Work request — Every entry below needs to be printed again exactly, with its pictures left out.

Dataset excerpts —
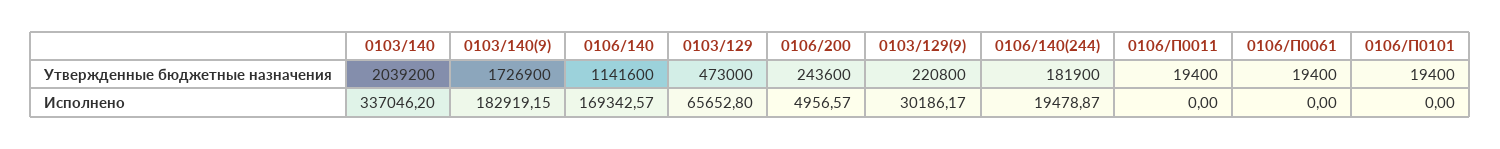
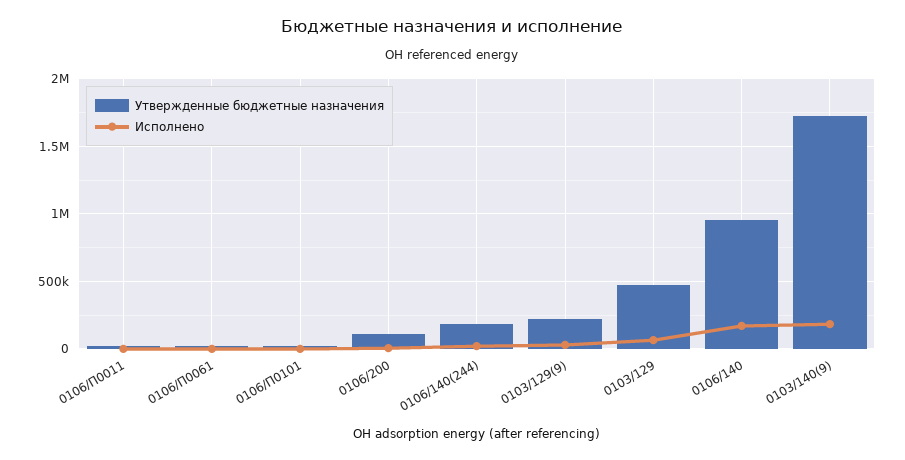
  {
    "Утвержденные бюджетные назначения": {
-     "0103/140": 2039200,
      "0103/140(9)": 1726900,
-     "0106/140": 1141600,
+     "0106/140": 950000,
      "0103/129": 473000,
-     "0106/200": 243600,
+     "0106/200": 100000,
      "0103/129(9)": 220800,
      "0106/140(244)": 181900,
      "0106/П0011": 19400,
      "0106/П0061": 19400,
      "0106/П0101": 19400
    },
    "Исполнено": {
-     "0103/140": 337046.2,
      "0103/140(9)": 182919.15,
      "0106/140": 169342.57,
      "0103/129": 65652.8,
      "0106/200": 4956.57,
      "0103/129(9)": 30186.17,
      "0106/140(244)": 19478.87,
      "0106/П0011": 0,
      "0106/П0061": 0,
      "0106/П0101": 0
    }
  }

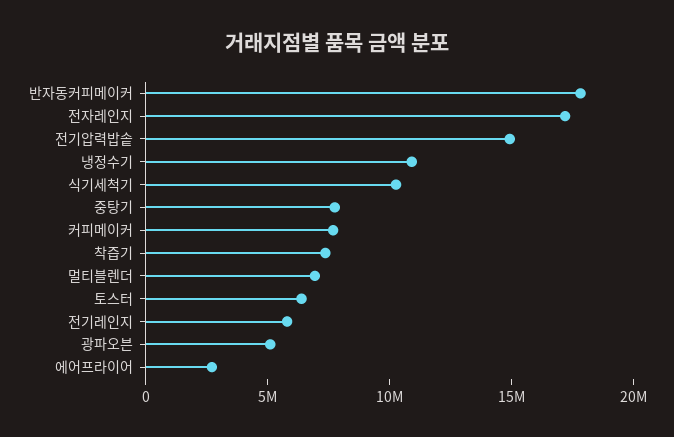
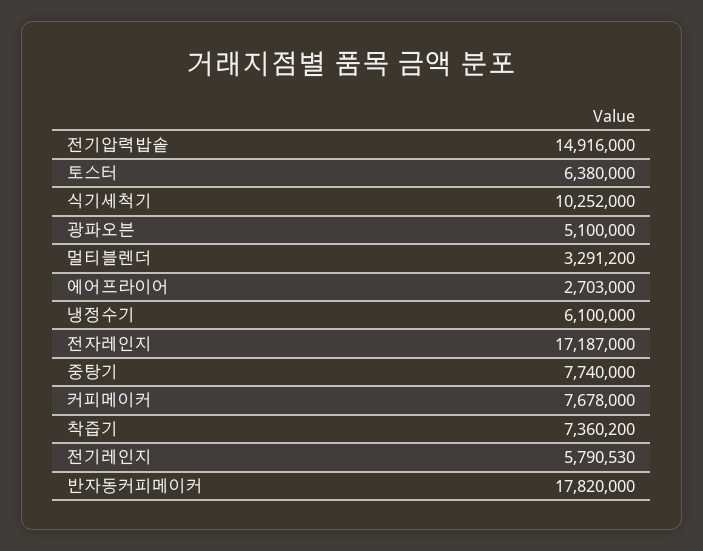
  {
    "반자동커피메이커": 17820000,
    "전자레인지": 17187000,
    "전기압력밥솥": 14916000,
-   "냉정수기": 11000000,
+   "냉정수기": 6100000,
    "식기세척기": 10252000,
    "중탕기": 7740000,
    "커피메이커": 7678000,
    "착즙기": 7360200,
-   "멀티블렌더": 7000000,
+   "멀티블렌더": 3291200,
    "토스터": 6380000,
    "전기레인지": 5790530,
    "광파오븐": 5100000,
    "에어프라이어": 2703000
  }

Solution to this task —
  {
    "Утвержденные бюджетные назначения": {
-     "0103/140": 2039200,
      "0103/140(9)": 1726900,
-     "0106/140": 1141600,
+     "0106/140": 950000,
      "0103/129": 473000,
-     "0106/200": 243600,
+     "0106/200": 100000,
      "0103/129(9)": 220800,
      "0106/140(244)": 181900,
      "0106/П0011": 19400,
      "0106/П0061": 19400,
      "0106/П0101": 19400
    },
    "Исполнено": {
-     "0103/140": 337046.2,
      "0103/140(9)": 182919.15,
      "0106/140": 169342.57,
      "0103/129": 65652.8,
      "0106/200": 4956.57,
      "0103/129(9)": 30186.17,
      "0106/140(244)": 19478.87,
      "0106/П0011": 0,
      "0106/П0061": 0,
      "0106/П0101": 0
    }
  }

  {
    "반자동커피메이커": 17820000,
    "전자레인지": 17187000,
    "전기압력밥솥": 14916000,
-   "냉정수기": 11000000,
+   "냉정수기": 6100000,
    "식기세척기": 10252000,
    "중탕기": 7740000,
    "커피메이커": 7678000,
    "착즙기": 7360200,
-   "멀티블렌더": 7000000,
+   "멀티블렌더": 3291200,
    "토스터": 6380000,
    "전기레인지": 5790530,
    "광파오븐": 5100000,
    "에어프라이어": 2703000
  }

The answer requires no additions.